Le mardi 21 avril 2026, Marine Tondelier a annoncé la mise en place de son Conseil scientifique de campagne, réunissant des chercheur·euses et expert·es pour enrichir et renforcer son projet présidentiel. Ce Conseil scientifique supervisera notamment un observatoire des reculs environnementaux.

Il est présidé par Cédric Villani, et déjà fort d’une dizaine de membres, dont Yamina Saheb, spécialiste des politiques énergétiques et des questions de sobriété, contributrice des travaux du GIEC, et Pierre-Henri Gouyon, biologiste spécialiste de biodiversité, contributeur des travaux de l’IPBES.

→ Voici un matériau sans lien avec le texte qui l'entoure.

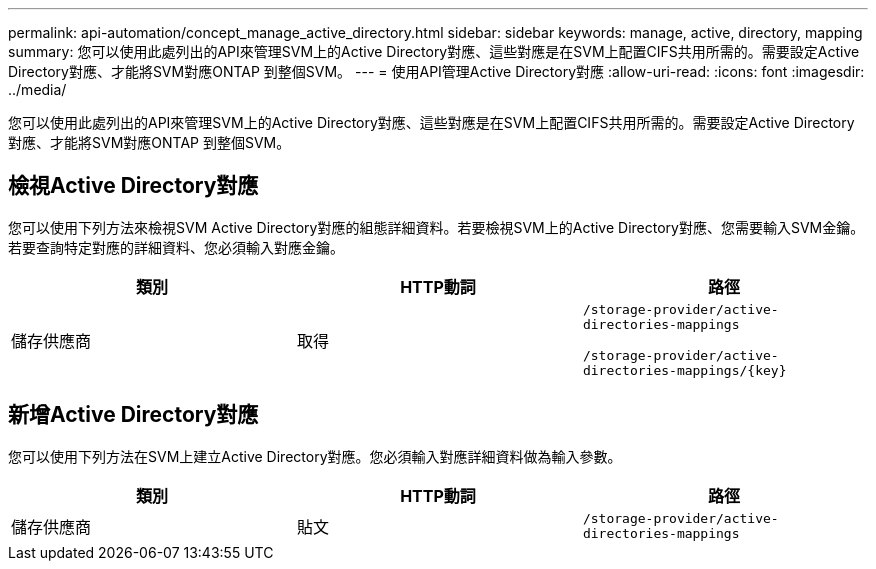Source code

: ---
permalink: api-automation/concept_manage_active_directory.html 
sidebar: sidebar 
keywords: manage, active, directory, mapping 
summary: 您可以使用此處列出的API來管理SVM上的Active Directory對應、這些對應是在SVM上配置CIFS共用所需的。需要設定Active Directory對應、才能將SVM對應ONTAP 到整個SVM。 
---
= 使用API管理Active Directory對應
:allow-uri-read: 
:icons: font
:imagesdir: ../media/


[role="lead"]
您可以使用此處列出的API來管理SVM上的Active Directory對應、這些對應是在SVM上配置CIFS共用所需的。需要設定Active Directory對應、才能將SVM對應ONTAP 到整個SVM。



== 檢視Active Directory對應

您可以使用下列方法來檢視SVM Active Directory對應的組態詳細資料。若要檢視SVM上的Active Directory對應、您需要輸入SVM金鑰。若要查詢特定對應的詳細資料、您必須輸入對應金鑰。

[cols="3*"]
|===
| 類別 | HTTP動詞 | 路徑 


 a| 
儲存供應商
 a| 
取得
 a| 
`/storage-provider/active-directories-mappings`

`/storage-provider/active-directories-mappings/\{key}`

|===


== 新增Active Directory對應

您可以使用下列方法在SVM上建立Active Directory對應。您必須輸入對應詳細資料做為輸入參數。

[cols="3*"]
|===
| 類別 | HTTP動詞 | 路徑 


 a| 
儲存供應商
 a| 
貼文
 a| 
`/storage-provider/active-directories-mappings`

|===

Supervisant les travaux d’un groupe support d’experts et de scientifiques, les missions du Conseil scientifique seront les suivantes :

  • alimenter les productions programmatiques de la candidate et apporter une expertise rigoureuse au service d’une écologie de gouvernement, capable de répondre aux urgences climatiques, sociales, démocratiques et économiques de notre époque ;

  • tisser des liens entre la campagne et les mondes intellectuels, universitaires, associatifs et citoyens engagés dans la transition ;

  • expertiser les programmes des autres candidatures.

Le Conseil scientifique sera également chargé de piloter un observatoire des reculs environnementaux, dont les objectifs sont :

  • analyser les renoncements des gouvernements de ces dernières années, mais aussi de certains exécutifs locaux, et leurs conséquences concrètes, à court et long terme,  sur la santé, le pouvoir d’achat, la biodiversité, l’économie ou encore la souveraineté ;

  • mettre en perspective des alternatives écologistes et leurs bénéfices.

L’entreprise de démolition contre l’environnement menée par le parti présidentiel, la droite et l’extrême droite à l’Assemblée nationale ces 18 derniers mois est emblématique d’une régression inquiétante : au nom d’intérêts privés, les avis scientifiques ont été ignorés comme rarement, et la santé, le bien-être de la population, la préservation de nos conditions de vie ont été sacrifiés.

La rarissime prise de position de chercheur·euses, dans la très prestigieuse revue scientifique Science,  contre la loi Duplomb, illustre bien le paradoxe de cette époque.